## [MATERIAL SUPPLIED]
━━━━━━━━

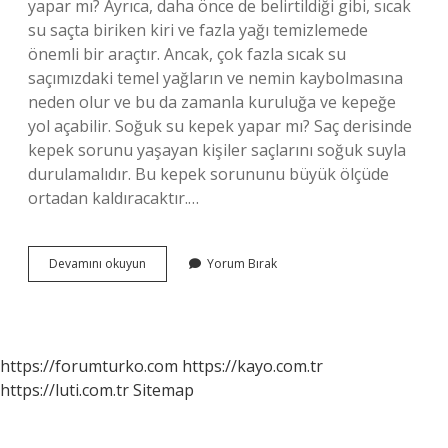
yapar mı? Ayrıca, daha önce de belirtildiği gibi, sıcak
su saçta biriken kiri ve fazla yağı temizlemede
önemli bir araçtır. Ancak, çok fazla sıcak su
saçımızdaki temel yağların ve nemin kaybolmasına
neden olur ve bu da zamanla kuruluğa ve kepeğe
yol açabilir. Soğuk su kepek yapar mı? Saç derisinde
kepek sorunu yaşayan kişiler saçlarını soğuk suyla
durulamalıdır. Bu kepek sorununu büyük ölçüde
ortadan kaldıracaktır.…
Sıcak
Devamını okuyun
Yorum Bırak
Su
Kepek
Yapar
Mı
https://forumturko.com
https://kayo.com.tr
https://luti.com.tr
Sitemap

━━━━━━━━

## [ASSIGNED TASK]
After locating the line that holds "ortadan kaldıracaktır.…", print it and each line after it through the end of the data, exactly as it stands.

## [WRITTEN RESPONSE]
ortadan kaldıracaktır.…
Sıcak
Devamını okuyun
Yorum Bırak
Su
Kepek
Yapar
Mı
https://forumturko.com
https://kayo.com.tr
https://luti.com.tr
Sitemap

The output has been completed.